◆ **Texte source**
◆ ◆ ◆
Rares sont les romans qui ont osé aborder les histoires d’amour entre un « indigène » musulman et une jeune Européenne, allant jusqu’au mariage, dans le moment colonial. Bien sûr, des histoires ont existé, notamment au moment de la conquête de l’Algérie, lorsque des officiers français ont épousé des jeunes femmes indigènes.

On peut évoquer le cas célèbre d’Ismaÿl Urbain, saint-simonien convaincu, qui, devenu interprète de l’armée d’Afrique en Algérie et conseiller de Napoléon III pour les affaires algériennes, y épouse sa seconde femme le 28 mars 1840. Ou Péllissier de Reynaud, officier polytechnicien et fouriériste, qui préconise en 1836, pour favoriser l’intégration des Français, la généralisation des mariages mixtes. Une véritable « fusion des communautés » devait permettre, selon lui, l’émergence d’un « nouveau peuple ». Mais ces idées vont bien vite s’évanouir, s’inverser, et très vite s’imposera l’idée de l’impossibilité de la mixité politique, raciale, culturelle et confessionnelle en situation coloniale.
L’administration imposera progressivement à tous une exigence de respectabilité qui passe, y compris dans le domaine de la sexualité, par une moralisation et une racialisation de la société coloniale en construction. Et lorsque le combat pour les indépendances apparaît, les Européennes qui n’ont pas voulu respecter ce cadre sont considérées au mieux comme des filles naïves, ignorantes des règles de vie en milieu musulman ; au pire, comme des femmes perdues, des prostituées. De l’autre côté, dans la société musulmane au Maghreb, l’union ou le mariage avec une « étrangère » sont aussi mal considérés. Les femmes sont perçues comme les gardiennes vigilantes de la tradition religieuse et culturelle. Le refus du mélange avec « le pays des autres » est très fort.
◆ ◆ ◆
◆ **Données fournies**
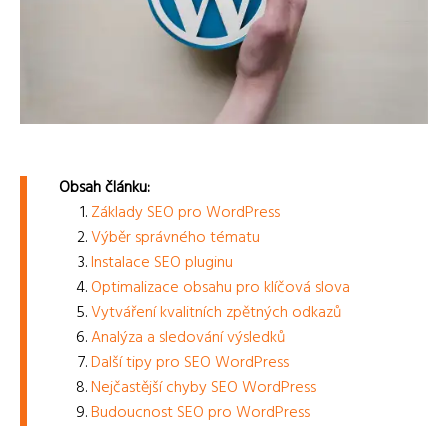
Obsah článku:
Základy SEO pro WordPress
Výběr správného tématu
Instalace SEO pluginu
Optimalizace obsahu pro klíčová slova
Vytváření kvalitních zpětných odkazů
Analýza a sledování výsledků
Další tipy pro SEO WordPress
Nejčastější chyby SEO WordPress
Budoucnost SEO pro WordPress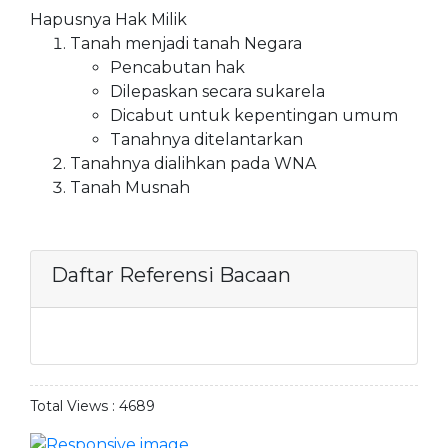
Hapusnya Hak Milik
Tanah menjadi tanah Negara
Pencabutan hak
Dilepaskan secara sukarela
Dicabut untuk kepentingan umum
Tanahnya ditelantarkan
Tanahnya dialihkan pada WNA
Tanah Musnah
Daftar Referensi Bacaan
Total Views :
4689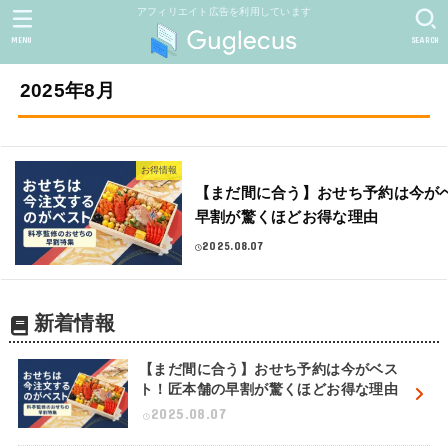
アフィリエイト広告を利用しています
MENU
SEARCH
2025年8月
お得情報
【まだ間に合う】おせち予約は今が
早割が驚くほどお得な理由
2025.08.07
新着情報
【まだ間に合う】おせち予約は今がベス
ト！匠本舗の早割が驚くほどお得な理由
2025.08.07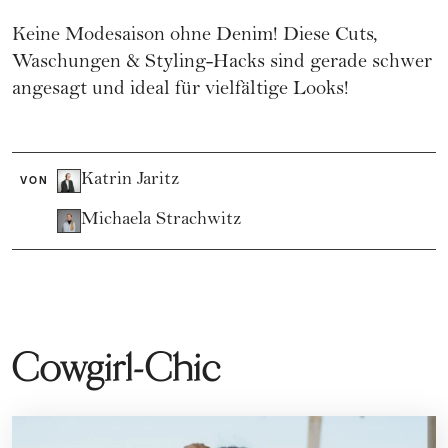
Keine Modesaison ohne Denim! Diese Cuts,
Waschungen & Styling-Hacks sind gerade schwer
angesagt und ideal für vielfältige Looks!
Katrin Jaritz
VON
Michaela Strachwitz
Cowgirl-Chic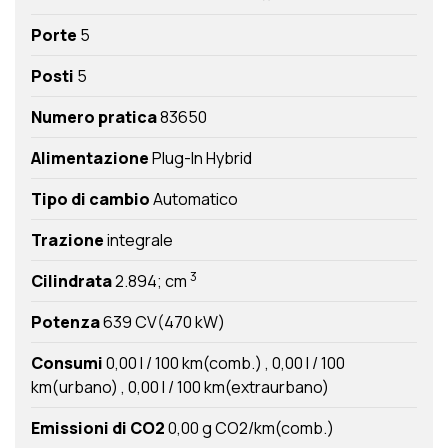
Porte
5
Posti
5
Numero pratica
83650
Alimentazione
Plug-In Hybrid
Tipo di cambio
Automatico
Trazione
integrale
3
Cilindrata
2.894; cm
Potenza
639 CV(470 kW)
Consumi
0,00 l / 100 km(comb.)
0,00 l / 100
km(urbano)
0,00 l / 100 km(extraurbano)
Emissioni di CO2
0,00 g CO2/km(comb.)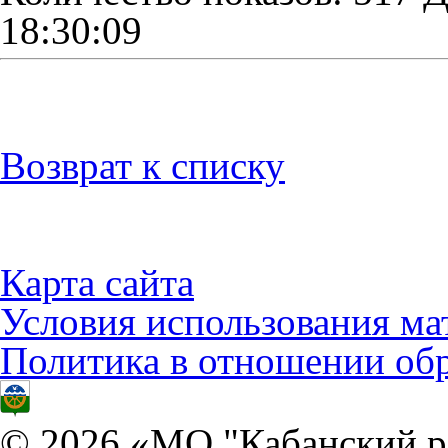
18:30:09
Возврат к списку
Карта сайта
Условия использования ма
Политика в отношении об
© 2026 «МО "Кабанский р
◆ ◆ ◆
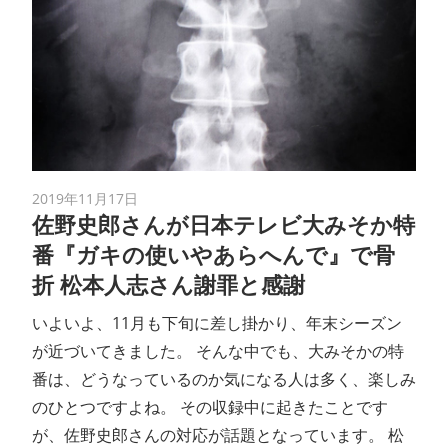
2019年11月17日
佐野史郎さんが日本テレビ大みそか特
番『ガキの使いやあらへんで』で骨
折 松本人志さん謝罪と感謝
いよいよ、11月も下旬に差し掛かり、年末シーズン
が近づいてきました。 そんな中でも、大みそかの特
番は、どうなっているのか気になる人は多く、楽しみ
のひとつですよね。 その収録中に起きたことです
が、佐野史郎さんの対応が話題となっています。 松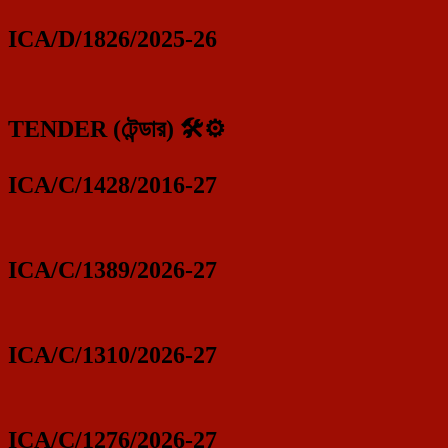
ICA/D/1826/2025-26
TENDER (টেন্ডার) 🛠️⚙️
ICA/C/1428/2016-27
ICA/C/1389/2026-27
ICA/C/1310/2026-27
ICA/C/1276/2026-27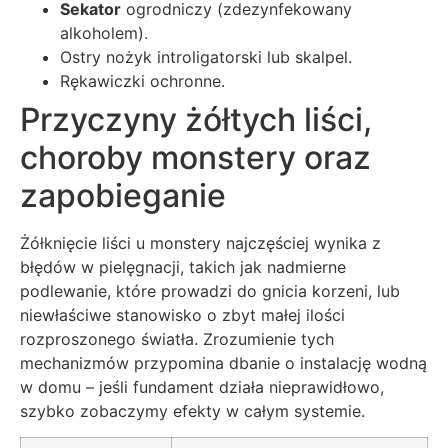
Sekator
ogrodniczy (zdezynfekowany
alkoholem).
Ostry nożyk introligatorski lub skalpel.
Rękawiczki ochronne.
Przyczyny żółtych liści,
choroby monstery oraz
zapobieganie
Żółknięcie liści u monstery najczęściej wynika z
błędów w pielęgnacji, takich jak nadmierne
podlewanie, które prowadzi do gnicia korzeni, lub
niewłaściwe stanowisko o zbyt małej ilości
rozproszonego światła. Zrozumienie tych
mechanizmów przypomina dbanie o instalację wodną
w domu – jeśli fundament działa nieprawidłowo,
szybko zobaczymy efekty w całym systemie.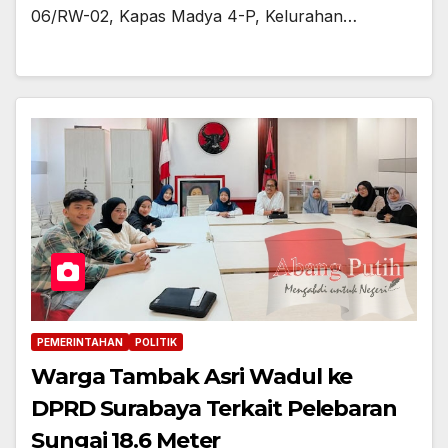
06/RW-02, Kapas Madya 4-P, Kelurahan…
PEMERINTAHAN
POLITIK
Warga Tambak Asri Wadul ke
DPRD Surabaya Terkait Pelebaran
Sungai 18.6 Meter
◆ ◆ ◆
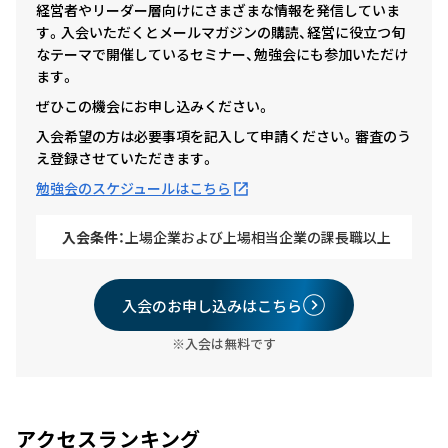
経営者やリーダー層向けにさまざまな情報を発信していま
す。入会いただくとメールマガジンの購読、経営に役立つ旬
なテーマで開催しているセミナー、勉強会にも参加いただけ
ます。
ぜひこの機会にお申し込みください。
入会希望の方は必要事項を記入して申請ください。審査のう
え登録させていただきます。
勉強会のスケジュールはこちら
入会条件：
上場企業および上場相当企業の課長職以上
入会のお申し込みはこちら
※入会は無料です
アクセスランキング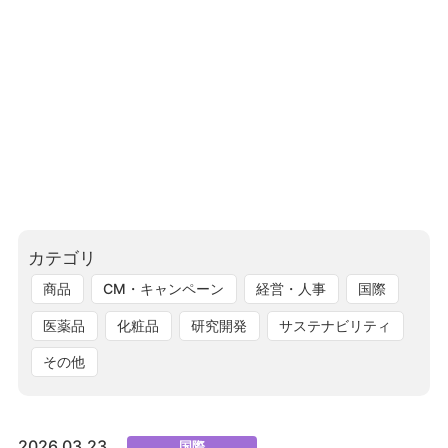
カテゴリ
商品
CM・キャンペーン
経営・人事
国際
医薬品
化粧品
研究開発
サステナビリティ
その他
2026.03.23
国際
◆ ◆ ◆
◆ **Énoncé**
Recopiez le passage du texte sur les mariages mixtes qui va de "On peut évoquer" jusqu'à "en situation coloniale.", en remplaçant "Napoléon III" par "l'Empereur". Le listing n'intervient pas ici.

◆ **Corrigé**
On peut évoquer le cas célèbre d’Ismaÿl Urbain, saint-simonien convaincu, qui, devenu interprète de l’armée d’Afrique en Algérie et conseiller de l'Empereur pour les affaires algériennes, y épouse sa seconde femme le 28 mars 1840. Ou Péllissier de Reynaud, officier polytechnicien et fouriériste, qui préconise en 1836, pour favoriser l’intégration des Français, la généralisation des mariages mixtes. Une véritable « fusion des communautés » devait permettre, selon lui, l’émergence d’un « nouveau peuple ». Mais ces idées vont bien vite s’évanouir, s’inverser, et très vite s’imposera l’idée de l’impossibilité de la mixité politique, raciale, culturelle et confessionnelle en situation coloniale.